WORK REQUIRED
Put every line of the data below, from the one containing "longitude: -124.1515" down to the one containing "city: Edsbyn", both included, into a Markdown table with the columns Row and Data line, and skip any blank lines.
::::::::
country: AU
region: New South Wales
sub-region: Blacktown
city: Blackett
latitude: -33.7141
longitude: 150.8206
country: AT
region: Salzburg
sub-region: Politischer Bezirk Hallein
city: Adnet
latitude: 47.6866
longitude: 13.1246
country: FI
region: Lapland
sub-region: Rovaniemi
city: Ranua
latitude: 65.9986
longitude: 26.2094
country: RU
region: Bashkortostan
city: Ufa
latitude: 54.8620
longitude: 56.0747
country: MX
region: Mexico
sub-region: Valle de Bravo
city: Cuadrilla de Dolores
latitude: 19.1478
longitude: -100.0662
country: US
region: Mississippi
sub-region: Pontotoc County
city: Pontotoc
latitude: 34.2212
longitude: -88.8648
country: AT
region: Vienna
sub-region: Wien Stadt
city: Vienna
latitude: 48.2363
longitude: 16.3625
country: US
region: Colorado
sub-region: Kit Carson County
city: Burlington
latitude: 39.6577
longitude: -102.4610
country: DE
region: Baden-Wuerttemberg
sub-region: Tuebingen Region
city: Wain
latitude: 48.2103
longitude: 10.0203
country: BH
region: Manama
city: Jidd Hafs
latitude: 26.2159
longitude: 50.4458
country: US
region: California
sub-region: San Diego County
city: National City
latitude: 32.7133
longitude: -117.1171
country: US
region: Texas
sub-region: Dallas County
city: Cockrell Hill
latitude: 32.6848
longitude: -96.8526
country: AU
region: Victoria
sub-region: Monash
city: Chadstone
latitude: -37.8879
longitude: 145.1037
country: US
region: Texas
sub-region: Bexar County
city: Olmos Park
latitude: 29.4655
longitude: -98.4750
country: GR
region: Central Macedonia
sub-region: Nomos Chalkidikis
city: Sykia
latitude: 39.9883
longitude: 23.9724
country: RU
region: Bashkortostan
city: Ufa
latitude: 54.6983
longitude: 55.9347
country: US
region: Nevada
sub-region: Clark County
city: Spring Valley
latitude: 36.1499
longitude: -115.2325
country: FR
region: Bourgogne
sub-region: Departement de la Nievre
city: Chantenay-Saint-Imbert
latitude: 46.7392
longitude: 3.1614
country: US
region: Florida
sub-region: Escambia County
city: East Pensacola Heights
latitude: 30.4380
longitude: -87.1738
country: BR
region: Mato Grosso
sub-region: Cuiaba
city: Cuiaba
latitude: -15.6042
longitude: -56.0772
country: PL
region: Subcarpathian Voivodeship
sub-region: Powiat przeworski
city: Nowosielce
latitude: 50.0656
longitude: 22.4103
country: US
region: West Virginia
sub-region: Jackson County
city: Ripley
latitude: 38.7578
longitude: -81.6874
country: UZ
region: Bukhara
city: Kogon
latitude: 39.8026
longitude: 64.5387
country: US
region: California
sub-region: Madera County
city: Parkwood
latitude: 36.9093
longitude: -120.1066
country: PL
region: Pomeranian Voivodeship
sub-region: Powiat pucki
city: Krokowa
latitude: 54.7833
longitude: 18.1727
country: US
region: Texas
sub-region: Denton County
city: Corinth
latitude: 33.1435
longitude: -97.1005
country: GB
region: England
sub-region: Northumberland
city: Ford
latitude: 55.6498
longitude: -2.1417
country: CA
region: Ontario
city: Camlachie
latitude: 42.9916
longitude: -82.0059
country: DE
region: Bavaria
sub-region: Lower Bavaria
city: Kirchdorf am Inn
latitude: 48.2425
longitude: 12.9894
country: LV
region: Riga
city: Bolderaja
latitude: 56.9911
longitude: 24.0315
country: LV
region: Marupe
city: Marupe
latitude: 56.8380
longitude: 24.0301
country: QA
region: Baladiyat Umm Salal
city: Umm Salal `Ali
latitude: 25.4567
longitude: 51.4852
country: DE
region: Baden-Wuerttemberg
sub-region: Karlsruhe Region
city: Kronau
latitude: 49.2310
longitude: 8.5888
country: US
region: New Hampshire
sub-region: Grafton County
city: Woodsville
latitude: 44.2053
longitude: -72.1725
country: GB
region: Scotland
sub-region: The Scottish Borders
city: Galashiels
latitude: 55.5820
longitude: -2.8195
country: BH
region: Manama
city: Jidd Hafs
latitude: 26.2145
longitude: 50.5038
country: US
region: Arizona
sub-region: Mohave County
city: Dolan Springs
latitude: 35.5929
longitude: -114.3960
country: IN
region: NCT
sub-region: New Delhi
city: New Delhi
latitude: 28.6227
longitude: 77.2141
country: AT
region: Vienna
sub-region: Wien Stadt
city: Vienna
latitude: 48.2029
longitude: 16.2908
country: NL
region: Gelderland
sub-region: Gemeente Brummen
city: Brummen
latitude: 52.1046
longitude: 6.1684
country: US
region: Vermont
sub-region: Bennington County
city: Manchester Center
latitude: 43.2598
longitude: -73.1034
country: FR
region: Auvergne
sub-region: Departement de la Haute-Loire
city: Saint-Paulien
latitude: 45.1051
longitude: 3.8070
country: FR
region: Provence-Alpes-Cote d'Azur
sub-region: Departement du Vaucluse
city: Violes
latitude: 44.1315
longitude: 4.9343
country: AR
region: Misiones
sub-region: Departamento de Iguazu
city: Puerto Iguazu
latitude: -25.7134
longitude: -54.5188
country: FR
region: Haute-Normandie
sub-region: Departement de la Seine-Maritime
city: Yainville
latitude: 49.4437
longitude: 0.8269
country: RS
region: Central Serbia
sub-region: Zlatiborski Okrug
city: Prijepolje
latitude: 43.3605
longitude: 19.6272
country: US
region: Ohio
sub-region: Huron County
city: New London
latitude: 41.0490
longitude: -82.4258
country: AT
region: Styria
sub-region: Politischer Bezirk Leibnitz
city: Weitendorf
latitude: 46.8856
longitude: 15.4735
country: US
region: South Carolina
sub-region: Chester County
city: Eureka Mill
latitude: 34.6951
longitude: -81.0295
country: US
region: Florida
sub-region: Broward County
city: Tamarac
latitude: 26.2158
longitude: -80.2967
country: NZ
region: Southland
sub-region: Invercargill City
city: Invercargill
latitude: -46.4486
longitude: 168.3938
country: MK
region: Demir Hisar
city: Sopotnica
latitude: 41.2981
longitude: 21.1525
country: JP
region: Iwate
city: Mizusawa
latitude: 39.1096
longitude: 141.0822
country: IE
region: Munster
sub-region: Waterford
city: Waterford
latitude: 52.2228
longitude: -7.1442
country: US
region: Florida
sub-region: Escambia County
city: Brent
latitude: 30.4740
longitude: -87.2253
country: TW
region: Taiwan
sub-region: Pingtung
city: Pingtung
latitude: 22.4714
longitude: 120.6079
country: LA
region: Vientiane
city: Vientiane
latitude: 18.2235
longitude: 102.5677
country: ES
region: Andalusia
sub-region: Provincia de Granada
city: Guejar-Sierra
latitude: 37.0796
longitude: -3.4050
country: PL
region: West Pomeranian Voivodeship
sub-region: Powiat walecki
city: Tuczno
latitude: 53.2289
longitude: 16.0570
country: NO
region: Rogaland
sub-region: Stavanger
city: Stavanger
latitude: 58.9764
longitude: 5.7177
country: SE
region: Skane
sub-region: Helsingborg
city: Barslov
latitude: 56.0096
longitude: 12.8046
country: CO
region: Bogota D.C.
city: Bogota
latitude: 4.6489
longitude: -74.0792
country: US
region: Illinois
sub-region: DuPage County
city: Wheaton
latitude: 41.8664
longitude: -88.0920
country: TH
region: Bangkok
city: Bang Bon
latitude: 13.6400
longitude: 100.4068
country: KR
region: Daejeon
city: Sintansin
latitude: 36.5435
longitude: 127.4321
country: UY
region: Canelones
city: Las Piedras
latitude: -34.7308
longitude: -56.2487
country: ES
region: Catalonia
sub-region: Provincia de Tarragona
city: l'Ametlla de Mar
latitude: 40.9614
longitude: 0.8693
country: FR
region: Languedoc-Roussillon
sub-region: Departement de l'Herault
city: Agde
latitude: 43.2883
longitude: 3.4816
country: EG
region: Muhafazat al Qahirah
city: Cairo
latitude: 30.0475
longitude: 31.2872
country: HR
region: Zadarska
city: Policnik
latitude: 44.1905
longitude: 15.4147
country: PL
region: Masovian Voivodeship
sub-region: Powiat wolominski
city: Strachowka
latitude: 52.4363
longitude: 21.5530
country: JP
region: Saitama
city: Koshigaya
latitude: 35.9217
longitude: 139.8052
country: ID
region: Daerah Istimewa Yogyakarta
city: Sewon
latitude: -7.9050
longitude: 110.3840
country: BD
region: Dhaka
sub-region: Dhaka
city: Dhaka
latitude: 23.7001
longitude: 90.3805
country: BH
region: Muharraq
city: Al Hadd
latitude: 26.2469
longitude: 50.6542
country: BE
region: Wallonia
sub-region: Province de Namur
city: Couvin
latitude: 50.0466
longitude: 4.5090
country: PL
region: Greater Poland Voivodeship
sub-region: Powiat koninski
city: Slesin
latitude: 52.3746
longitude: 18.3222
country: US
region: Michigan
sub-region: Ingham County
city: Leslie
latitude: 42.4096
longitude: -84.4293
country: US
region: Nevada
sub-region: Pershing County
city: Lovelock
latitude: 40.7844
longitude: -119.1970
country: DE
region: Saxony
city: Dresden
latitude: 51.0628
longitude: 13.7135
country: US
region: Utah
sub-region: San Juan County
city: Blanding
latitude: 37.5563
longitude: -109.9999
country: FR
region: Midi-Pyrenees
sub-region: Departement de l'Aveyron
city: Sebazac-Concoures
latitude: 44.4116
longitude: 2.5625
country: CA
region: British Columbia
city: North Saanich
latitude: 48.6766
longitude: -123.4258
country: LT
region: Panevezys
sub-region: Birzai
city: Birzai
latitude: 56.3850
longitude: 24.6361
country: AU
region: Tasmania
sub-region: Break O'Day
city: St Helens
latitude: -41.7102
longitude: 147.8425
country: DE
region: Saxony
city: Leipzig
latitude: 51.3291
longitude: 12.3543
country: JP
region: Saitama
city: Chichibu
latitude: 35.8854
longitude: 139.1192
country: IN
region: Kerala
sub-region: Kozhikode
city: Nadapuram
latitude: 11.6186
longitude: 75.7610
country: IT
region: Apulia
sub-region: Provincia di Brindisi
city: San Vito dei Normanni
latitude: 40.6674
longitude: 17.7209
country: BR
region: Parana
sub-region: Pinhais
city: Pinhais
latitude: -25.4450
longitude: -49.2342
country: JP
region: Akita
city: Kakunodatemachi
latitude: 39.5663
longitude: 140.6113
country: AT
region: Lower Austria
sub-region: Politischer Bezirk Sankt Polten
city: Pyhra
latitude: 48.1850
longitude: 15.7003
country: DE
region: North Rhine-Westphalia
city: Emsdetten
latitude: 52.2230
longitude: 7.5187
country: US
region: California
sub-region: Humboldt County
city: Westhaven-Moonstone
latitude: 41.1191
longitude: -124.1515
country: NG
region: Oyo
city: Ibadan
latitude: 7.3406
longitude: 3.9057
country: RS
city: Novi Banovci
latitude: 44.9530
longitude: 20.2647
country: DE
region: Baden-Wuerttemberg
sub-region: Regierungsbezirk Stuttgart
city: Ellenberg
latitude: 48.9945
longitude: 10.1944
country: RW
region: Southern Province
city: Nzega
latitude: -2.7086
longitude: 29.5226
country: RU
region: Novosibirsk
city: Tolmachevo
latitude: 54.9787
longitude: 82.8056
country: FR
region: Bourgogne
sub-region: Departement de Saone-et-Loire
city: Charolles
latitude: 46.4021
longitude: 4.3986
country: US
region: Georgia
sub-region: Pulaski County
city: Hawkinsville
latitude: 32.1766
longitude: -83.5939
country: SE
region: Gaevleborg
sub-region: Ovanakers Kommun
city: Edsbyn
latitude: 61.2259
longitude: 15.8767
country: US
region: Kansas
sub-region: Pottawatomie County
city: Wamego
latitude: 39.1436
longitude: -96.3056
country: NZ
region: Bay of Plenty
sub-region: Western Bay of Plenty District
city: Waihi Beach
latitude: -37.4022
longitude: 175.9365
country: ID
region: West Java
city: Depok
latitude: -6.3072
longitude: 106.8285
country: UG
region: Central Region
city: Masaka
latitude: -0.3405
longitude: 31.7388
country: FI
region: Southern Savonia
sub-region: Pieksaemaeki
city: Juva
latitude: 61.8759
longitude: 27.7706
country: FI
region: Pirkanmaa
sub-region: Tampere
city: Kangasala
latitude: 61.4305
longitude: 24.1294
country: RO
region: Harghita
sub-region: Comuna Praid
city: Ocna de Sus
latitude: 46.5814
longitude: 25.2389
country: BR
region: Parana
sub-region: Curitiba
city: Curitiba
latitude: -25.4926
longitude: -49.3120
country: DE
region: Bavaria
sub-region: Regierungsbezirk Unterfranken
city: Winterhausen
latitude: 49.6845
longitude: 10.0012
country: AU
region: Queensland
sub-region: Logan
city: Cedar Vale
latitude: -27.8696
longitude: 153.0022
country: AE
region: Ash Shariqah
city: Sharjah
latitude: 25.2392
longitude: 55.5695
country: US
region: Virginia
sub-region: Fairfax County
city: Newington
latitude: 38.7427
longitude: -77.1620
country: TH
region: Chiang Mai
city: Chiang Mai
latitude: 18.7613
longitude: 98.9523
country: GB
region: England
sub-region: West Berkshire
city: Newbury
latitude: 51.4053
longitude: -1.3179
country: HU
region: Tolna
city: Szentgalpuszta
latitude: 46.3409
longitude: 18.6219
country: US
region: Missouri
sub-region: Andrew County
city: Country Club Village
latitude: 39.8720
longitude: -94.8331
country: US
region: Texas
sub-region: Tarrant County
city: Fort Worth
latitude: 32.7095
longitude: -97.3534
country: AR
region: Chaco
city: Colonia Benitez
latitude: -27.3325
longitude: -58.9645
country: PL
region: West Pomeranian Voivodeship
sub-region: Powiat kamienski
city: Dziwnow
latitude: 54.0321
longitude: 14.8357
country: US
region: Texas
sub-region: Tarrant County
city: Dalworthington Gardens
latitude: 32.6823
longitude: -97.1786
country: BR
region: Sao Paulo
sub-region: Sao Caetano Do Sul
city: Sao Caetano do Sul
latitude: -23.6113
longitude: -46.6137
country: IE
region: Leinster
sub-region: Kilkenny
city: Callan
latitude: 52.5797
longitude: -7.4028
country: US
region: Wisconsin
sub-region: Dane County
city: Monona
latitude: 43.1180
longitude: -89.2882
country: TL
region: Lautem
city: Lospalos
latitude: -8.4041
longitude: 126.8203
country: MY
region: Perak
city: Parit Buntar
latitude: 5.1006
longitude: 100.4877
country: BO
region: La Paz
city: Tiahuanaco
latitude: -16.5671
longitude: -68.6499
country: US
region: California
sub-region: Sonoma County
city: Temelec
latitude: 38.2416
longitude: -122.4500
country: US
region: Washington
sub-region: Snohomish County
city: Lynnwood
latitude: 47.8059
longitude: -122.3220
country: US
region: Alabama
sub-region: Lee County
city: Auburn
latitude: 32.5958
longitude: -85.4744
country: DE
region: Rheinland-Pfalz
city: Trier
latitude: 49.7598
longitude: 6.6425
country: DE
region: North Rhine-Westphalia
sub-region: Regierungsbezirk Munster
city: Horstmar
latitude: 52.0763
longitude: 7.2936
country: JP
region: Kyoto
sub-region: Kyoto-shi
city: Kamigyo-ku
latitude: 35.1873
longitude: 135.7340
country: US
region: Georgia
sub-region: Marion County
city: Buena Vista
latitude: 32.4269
::::::::
SOLUTION FOR THIS TASK
| Row | Data line |
|---|---|
| 1 | longitude: -124.1515 |
| 2 | country: NG |
| 3 | region: Oyo |
| 4 | city: Ibadan |
| 5 | latitude: 7.3406 |
| 6 | longitude: 3.9057 |
| 7 | country: RS |
| 8 | city: Novi Banovci |
| 9 | latitude: 44.9530 |
| 10 | longitude: 20.2647 |
| 11 | country: DE |
| 12 | region: Baden-Wuerttemberg |
| 13 | sub-region: Regierungsbezirk Stuttgart |
| 14 | city: Ellenberg |
| 15 | latitude: 48.9945 |
| 16 | longitude: 10.1944 |
| 17 | country: RW |
| 18 | region: Southern Province |
| 19 | city: Nzega |
| 20 | latitude: -2.7086 |
| 21 | longitude: 29.5226 |
| 22 | country: RU |
| 23 | region: Novosibirsk |
| 24 | city: Tolmachevo |
| 25 | latitude: 54.9787 |
| 26 | longitude: 82.8056 |
| 27 | country: FR |
| 28 | region: Bourgogne |
| 29 | sub-region: Departement de Saone-et-Loire |
| 30 | city: Charolles |
| 31 | latitude: 46.4021 |
| 32 | longitude: 4.3986 |
| 33 | country: US |
| 34 | region: Georgia |
| 35 | sub-region: Pulaski County |
| 36 | city: Hawkinsville |
| 37 | latitude: 32.1766 |
| 38 | longitude: -83.5939 |
| 39 | country: SE |
| 40 | region: Gaevleborg |
| 41 | sub-region: Ovanakers Kommun |
| 42 | city: Edsbyn |